Le mauvais temps ayant continué pendant la journée du 10, je retournai au Breuil. Les deux Carrels flânaient de nouveau autour du chalet dont j’ai parlé plus haut, et je leur fis mes adieux. Le malade de Val Tournanche se traîna tout doucement jusqu’au Breuil ; il allait beaucoup mieux, mais ce fut la seule arrivée. La tempête qui régnait encore empêcha la foule du dimanche de traverser le col de Saint-Théodule[1]. L’auberge était donc très-solitaire. J’allai me coucher de bonne heure. Le lendemain matin, le malade me réveilla en me demandant si « je savais les nouvelles ? » — « Non ; quelles nouvelles ? » — « Comment, dit-il, vous l’ignorez ? Une grande troupe de guides est partie ce matin pour tenter l’ascension du Cervin, ils ont même emmené un mulet chargé de provisions. »

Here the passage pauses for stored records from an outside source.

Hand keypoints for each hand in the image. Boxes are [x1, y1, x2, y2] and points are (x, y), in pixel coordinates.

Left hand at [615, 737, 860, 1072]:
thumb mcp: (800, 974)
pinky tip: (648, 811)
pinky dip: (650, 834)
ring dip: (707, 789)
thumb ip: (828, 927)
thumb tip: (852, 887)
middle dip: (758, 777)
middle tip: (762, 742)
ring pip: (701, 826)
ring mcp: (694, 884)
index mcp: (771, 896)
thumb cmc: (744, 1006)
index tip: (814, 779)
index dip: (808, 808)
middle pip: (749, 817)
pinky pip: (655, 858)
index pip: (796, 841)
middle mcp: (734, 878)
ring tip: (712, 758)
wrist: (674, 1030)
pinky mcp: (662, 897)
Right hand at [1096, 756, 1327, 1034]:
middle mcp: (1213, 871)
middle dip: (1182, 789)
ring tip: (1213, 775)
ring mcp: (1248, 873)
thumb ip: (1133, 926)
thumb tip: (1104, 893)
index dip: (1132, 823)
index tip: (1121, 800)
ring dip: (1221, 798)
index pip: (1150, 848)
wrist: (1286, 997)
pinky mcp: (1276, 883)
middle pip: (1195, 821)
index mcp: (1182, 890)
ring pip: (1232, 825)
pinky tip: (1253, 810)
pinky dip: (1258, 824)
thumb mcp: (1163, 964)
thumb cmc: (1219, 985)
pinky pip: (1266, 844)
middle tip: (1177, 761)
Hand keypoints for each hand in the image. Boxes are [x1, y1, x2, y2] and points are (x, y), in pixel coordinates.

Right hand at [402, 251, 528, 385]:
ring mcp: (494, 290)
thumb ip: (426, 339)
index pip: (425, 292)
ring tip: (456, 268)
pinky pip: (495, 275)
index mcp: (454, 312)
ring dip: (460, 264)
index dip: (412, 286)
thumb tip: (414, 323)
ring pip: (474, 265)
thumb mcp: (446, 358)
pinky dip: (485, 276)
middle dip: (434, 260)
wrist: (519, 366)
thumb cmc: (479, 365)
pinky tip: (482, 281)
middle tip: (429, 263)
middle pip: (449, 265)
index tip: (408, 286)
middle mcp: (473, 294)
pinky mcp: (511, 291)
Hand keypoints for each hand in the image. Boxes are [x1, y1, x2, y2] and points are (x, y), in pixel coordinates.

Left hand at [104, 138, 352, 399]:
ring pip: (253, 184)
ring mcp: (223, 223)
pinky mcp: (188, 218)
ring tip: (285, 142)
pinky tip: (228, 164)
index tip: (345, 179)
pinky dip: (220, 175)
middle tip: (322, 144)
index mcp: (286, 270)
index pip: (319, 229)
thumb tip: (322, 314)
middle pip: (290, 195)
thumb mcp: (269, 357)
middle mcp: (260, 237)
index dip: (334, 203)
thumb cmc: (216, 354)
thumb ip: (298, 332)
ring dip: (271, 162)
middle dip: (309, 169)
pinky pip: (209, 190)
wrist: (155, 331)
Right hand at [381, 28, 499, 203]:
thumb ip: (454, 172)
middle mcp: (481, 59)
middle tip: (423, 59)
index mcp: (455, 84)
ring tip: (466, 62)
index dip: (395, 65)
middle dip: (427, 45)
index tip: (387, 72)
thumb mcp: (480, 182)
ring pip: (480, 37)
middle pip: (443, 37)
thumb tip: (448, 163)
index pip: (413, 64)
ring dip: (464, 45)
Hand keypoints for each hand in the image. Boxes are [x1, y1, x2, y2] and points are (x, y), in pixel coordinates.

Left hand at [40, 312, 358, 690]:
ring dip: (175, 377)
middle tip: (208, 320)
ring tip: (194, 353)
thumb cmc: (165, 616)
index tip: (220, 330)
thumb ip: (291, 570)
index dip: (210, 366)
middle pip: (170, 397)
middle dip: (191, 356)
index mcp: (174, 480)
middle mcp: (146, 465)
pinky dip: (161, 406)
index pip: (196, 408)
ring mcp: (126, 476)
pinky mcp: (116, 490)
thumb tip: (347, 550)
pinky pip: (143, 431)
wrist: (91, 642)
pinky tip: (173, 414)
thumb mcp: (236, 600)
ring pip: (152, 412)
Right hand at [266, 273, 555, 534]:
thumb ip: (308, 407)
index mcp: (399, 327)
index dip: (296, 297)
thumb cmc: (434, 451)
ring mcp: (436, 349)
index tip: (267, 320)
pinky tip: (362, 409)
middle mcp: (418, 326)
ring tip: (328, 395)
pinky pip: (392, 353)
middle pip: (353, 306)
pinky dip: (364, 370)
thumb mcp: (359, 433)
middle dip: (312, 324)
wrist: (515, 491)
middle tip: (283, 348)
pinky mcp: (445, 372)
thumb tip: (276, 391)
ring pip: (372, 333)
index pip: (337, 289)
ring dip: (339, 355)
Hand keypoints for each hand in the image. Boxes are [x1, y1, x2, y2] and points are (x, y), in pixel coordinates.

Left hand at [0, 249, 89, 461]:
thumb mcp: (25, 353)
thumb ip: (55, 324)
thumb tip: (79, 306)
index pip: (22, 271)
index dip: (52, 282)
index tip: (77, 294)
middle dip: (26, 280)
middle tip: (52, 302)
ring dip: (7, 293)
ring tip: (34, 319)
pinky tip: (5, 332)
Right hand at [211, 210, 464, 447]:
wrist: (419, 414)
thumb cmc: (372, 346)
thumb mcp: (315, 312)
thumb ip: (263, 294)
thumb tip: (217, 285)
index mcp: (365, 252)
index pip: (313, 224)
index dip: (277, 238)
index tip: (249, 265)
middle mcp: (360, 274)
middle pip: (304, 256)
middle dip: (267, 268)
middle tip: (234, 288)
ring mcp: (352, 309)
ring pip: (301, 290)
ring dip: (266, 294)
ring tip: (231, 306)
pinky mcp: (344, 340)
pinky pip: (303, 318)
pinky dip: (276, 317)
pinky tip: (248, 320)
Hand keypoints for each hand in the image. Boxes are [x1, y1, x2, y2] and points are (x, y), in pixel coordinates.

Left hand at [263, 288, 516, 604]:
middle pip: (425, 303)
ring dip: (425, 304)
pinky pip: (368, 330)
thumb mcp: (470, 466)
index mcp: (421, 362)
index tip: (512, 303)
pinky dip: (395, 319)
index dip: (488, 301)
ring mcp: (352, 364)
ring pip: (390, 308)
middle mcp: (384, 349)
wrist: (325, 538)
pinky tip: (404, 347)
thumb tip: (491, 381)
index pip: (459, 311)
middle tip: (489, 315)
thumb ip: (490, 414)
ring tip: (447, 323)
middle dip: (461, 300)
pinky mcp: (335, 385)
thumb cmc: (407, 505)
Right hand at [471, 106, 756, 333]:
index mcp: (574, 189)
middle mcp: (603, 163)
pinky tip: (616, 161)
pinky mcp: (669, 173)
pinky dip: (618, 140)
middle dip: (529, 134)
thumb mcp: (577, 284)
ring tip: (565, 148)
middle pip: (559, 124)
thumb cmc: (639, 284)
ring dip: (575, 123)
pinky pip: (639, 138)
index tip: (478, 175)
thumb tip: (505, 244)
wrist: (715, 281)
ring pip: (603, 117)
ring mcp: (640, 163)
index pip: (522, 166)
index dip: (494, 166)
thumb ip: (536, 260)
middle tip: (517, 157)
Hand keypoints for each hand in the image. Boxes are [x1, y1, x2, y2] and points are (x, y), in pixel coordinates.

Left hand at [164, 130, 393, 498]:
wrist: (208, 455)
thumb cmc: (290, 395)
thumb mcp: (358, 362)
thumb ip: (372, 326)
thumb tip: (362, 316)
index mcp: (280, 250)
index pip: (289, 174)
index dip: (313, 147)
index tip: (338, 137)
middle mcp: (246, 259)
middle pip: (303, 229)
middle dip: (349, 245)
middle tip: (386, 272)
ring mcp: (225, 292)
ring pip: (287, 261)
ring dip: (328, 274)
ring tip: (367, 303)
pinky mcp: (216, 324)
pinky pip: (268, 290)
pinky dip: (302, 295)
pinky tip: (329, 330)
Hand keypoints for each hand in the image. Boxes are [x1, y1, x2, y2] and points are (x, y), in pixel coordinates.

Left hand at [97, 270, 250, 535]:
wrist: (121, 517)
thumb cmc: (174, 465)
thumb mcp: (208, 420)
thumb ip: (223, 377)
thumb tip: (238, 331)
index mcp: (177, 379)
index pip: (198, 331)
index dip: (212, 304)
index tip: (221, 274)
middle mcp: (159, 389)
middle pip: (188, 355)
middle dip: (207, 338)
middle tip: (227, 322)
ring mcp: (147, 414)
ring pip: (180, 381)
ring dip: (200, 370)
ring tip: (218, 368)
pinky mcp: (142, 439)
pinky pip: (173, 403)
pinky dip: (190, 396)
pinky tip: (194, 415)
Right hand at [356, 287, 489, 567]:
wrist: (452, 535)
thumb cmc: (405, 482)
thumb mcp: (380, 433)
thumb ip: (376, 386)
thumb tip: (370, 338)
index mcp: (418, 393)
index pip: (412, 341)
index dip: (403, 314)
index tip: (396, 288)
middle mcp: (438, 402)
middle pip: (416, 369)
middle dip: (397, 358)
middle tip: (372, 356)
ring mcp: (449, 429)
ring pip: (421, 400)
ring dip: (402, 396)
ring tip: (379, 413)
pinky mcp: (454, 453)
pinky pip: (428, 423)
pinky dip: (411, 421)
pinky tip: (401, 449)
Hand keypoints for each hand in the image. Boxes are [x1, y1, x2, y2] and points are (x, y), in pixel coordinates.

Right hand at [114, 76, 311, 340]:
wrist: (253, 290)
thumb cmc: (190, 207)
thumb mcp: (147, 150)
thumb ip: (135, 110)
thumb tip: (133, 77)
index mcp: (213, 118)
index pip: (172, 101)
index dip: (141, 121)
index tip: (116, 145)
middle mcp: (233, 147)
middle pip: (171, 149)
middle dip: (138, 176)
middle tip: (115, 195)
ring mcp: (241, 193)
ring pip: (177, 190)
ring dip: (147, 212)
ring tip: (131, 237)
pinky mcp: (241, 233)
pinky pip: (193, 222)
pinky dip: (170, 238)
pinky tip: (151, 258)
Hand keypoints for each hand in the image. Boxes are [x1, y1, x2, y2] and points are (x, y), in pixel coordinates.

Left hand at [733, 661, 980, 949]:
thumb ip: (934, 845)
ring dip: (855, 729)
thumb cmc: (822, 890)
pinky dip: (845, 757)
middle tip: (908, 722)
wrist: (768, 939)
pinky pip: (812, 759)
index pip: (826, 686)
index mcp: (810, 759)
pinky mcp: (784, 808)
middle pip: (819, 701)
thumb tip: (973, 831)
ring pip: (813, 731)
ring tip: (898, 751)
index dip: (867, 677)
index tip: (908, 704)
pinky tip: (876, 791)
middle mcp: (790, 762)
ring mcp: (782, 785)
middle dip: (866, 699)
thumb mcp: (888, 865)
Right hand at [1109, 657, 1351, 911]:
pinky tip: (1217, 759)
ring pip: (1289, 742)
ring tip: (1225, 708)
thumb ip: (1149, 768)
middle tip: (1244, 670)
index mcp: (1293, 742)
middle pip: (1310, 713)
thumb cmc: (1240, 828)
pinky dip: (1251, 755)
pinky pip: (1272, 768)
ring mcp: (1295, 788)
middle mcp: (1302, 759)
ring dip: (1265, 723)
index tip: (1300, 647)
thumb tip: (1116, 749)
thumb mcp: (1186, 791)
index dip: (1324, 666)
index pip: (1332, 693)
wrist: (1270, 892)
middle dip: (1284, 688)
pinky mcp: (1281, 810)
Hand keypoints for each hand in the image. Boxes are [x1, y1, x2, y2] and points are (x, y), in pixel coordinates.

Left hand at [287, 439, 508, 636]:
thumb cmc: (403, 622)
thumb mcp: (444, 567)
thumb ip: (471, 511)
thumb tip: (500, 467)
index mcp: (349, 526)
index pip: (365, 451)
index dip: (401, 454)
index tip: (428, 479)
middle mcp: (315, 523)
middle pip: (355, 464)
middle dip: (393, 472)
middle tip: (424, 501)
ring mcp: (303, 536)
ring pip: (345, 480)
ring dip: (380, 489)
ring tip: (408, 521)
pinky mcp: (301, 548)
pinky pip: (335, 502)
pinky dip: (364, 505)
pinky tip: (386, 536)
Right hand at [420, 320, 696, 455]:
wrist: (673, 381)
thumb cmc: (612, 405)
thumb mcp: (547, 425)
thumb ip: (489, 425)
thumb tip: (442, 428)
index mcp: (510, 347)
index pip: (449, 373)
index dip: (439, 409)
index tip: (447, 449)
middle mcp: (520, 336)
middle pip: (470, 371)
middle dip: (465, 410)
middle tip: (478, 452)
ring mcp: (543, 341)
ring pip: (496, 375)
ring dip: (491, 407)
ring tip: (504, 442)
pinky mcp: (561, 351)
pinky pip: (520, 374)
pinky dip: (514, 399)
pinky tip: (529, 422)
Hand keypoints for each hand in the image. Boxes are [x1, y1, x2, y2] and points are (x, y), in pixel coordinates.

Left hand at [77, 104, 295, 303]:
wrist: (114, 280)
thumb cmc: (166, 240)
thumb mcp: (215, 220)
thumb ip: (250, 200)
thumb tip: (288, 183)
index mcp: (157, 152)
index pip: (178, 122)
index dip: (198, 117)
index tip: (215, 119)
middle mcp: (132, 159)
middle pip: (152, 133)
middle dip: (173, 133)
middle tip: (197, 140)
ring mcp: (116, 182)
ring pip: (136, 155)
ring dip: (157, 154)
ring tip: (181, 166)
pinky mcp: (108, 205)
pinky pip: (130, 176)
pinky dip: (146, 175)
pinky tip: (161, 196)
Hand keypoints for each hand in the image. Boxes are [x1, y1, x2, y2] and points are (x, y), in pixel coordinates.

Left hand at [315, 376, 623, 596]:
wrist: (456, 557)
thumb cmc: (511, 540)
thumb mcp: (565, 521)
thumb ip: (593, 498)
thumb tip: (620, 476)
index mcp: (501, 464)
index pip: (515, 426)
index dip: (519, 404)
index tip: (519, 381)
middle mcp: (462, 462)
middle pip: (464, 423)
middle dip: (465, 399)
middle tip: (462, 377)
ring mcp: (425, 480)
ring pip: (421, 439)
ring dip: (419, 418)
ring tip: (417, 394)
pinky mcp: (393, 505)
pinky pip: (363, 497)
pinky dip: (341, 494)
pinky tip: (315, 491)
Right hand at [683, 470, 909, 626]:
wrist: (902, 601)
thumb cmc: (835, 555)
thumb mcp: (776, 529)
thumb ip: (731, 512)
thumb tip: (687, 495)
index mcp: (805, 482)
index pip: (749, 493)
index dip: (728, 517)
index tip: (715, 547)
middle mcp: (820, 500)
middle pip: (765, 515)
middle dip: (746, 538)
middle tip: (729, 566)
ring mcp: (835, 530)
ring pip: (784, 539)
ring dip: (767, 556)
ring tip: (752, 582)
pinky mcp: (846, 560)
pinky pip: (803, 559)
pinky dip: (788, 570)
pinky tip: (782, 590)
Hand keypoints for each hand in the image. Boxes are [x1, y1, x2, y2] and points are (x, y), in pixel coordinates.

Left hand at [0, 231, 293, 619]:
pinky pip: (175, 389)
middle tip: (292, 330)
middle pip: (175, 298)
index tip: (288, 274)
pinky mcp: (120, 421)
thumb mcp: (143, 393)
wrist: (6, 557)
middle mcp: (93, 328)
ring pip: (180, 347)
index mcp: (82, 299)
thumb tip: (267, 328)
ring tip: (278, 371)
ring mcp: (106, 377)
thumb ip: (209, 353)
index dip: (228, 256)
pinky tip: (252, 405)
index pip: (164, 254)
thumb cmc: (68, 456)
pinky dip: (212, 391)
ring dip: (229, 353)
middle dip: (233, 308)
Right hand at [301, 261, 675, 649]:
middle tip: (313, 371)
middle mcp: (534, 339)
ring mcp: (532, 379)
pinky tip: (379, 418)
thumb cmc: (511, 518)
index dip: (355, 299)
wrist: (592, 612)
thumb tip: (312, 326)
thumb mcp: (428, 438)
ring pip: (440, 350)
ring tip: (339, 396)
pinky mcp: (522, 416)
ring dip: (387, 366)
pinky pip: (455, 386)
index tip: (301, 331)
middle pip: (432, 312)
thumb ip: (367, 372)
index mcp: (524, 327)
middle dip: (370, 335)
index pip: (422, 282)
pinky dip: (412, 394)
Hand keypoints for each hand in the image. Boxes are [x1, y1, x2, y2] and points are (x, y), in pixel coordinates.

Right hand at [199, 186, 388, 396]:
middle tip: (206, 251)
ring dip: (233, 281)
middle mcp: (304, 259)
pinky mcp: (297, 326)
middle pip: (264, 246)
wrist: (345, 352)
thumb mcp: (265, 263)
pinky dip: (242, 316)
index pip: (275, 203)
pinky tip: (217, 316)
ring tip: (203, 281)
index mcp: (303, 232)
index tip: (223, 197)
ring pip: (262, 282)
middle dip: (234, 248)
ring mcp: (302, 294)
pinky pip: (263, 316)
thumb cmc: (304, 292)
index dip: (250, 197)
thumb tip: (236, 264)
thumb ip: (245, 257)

Je courus devant la porte, et, avec l’aide du télescope, je distinguai parfaitement l’expédition sur les pentes inférieures de la montagne. Favre, l’aubergiste, était à mon côté. — « Que signifie tout cela ? » lui demandai-je, « quel est le chef de ces guides ? » — « Carrel. » — « Comment ! Jean-Antoine ? » —

  1. Les touristes se réunissent d’ordinaire le dimanche à Zermatt, et le lundi ils passent en foule le col de Saint-Théodule.